И домом, его молочным духом, запахом теплых материнских рук веет отовсюду: от освобожденной земли солнца, неба и самой уже грустно поникшей на солнце травы. Есть ли, нет ли на луге кто, ты все равно в эту минуту никого не видишь. И кажется тебе, что ты стоишь вовсе не на лугу. Косовище все еще в земле, и ты опираешься на него, как на посох, на саму земную ось. И земля через все возвращает набрякшему от усталости телу утраченную силу. Тело чугунно тяжелеет, нога не ступает, а печатает шаг, река течет не водою, а металлом.

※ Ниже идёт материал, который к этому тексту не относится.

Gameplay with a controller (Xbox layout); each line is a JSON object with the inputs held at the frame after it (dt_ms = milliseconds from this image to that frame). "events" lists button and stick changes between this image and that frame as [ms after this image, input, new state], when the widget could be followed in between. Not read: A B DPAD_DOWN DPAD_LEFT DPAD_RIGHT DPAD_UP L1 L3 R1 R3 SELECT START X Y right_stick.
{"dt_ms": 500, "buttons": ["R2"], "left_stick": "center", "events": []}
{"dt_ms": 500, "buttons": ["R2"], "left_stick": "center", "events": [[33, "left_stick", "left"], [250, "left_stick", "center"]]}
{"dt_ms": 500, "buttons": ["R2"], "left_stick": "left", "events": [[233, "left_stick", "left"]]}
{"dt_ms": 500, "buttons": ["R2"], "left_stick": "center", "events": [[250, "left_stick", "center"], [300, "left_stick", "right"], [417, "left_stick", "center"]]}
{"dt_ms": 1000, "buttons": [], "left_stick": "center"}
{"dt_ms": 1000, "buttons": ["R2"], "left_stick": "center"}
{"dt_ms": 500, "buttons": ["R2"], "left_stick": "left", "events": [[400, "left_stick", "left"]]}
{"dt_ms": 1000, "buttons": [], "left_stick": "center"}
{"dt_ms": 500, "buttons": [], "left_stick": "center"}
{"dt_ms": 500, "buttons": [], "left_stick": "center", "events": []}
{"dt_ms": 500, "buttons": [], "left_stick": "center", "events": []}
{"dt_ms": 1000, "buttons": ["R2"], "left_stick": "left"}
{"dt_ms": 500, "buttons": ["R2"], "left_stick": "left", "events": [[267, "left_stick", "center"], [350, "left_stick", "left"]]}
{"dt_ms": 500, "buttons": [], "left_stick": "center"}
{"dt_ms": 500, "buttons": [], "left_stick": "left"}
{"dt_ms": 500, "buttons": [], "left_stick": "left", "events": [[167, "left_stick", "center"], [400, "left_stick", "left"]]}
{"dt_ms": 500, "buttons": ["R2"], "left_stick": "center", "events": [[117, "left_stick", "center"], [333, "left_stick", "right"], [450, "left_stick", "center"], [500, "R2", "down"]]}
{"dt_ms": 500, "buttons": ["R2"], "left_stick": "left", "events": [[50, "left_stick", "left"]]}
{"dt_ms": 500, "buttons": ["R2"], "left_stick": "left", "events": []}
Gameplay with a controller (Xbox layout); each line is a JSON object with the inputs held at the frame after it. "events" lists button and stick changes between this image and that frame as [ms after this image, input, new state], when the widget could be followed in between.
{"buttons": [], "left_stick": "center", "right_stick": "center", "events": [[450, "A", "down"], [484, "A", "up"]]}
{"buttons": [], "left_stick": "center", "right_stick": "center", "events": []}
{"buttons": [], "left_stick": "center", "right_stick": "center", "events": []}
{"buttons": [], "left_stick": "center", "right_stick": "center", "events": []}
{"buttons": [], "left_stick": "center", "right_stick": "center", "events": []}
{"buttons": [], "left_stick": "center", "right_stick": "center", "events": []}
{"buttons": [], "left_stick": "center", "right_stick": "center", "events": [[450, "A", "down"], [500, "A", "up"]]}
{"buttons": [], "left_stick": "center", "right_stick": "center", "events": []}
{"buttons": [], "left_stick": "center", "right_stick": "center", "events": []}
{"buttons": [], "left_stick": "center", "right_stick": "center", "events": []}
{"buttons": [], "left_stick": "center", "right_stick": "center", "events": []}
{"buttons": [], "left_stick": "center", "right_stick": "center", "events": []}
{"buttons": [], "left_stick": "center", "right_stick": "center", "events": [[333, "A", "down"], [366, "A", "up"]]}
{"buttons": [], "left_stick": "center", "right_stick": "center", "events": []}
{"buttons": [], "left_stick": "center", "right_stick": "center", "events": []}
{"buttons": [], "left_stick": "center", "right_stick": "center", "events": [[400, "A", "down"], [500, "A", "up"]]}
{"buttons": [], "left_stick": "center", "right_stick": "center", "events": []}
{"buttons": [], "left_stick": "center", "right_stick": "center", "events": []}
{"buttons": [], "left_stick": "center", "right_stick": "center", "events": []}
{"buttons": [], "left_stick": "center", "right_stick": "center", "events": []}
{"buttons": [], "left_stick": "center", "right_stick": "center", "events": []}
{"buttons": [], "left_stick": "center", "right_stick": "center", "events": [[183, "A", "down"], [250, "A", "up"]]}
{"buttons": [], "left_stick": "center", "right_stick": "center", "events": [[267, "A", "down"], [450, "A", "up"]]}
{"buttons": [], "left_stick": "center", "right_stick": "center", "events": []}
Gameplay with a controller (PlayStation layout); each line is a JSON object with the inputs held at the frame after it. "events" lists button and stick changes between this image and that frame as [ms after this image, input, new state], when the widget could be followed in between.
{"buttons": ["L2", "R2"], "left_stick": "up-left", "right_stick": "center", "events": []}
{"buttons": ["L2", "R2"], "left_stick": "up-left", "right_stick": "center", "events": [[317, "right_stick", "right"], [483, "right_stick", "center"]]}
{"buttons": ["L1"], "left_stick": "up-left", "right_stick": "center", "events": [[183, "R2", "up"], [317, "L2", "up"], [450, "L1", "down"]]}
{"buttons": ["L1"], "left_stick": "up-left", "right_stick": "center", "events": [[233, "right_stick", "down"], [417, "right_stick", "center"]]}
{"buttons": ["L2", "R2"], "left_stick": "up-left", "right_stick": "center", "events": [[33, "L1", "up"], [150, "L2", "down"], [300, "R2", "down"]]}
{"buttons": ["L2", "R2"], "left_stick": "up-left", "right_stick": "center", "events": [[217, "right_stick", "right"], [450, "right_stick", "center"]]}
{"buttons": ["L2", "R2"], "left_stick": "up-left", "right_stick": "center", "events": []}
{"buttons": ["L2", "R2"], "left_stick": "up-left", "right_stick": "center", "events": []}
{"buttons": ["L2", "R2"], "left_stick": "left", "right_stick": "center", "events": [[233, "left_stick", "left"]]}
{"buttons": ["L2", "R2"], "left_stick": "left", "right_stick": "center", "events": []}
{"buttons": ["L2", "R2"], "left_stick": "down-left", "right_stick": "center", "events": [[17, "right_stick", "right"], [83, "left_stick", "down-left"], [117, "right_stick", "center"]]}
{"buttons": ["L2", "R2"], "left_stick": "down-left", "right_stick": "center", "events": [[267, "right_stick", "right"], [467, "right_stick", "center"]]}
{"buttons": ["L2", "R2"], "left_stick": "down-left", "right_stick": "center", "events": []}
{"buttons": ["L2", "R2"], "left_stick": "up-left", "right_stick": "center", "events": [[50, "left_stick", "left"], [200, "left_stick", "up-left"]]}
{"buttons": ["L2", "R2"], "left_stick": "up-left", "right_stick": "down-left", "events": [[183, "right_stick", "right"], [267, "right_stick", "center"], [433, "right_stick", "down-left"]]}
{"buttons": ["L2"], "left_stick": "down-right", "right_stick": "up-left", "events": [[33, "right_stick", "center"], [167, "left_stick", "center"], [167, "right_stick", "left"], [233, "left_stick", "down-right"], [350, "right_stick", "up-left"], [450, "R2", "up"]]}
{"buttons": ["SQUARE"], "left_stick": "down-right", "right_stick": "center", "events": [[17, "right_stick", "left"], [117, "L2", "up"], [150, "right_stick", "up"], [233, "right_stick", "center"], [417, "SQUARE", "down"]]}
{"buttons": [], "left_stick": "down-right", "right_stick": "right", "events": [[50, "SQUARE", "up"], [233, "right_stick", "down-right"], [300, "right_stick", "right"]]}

После такой работы самая большая радость - прохлада липы. В теньке этой липы и сидел, возвратясь с сенокоса, Жорка. Во рту чуть горчило от запаха аира, попавшего под косу на лугу, и аира, корней его, очищенных и разложенных провяливаться тут же, под липой. Липа органно пела, корни ее, вкогтившись в души и сердца тех, кто уже отжил свое на белом свете, собирали в хоры их скорбь и покой, их заветы живым. Живое сиюминутное медово пушилось и пенилось в кроне, дремало, дралось, куда-то спешило, каждая ветка вела свою песню. А с самой верхушки, с синего неба вплетало свой голос еще и не рожденное, лишь обозначенное к рождению лучами солнца звонкими струйками молока, бившегося в подойники, запахом только что испеченного и вынутого из печи хлеба. Привычная деревенская песня и музыка земли и неба второй половины дня, когда солнце уже начинает сходить с круга. Жорка сидел на чурбачке и впитывал ее, прорастал из нее, ведя невидящим взглядом за тяжелым полетом послеполуденных, как бы бронированных пчел; поприпавшим уже к стволу дерева граблям и вилам, обступившим, как шишастые деревенские дедки, чурбачкам с вколоченными в них бабками, на которых только вчера клепали косы. На улице промычала корова, ей ответили коровы, что были еще в хлевах, дорожную пыль опоясал свист пастушьего бича. Она вскрикнула прокуренным голосом самого пастуха:
- Выгоняй, выгоняй, не задерживай!
Заскрипели двери сараев, застукали, залязгали защелки м крючки воротцев. Коровы выходили на волю, неловко вынося в прыжке остроклинный перед, задевая одна другую, шурша бабками задних ног, лепили в уличную пыль лешешки и блины, безнатужно мочились. Жорка слышал все это и вроде бы не слышал. Местонахождение его не было известно никому, в том числе и самому ему. Он казался самому себе и той душой, сердцем, из которого корни липы брали музыку, воробьем, что убаюканно дремал на ветке липы, прикрыв голову листиком, как зонтиком. Из небытия, потусторонности его вырвал голос Левитана. И был он подобен голосу косы, на первом взмахе припадающей к росным травам, тому голосу, который слышат только эти приговоренные уже травы. Хотя до него донеслось лишь одно слово, вернее, даже обрезок его : "...аина?", "ваина"... "каина"? Такими же нескладными обрубками слов заворочал в голове и Жорка. "Сталина!" - безапелляционно поправил его Левитан, как гвоздь вколотил.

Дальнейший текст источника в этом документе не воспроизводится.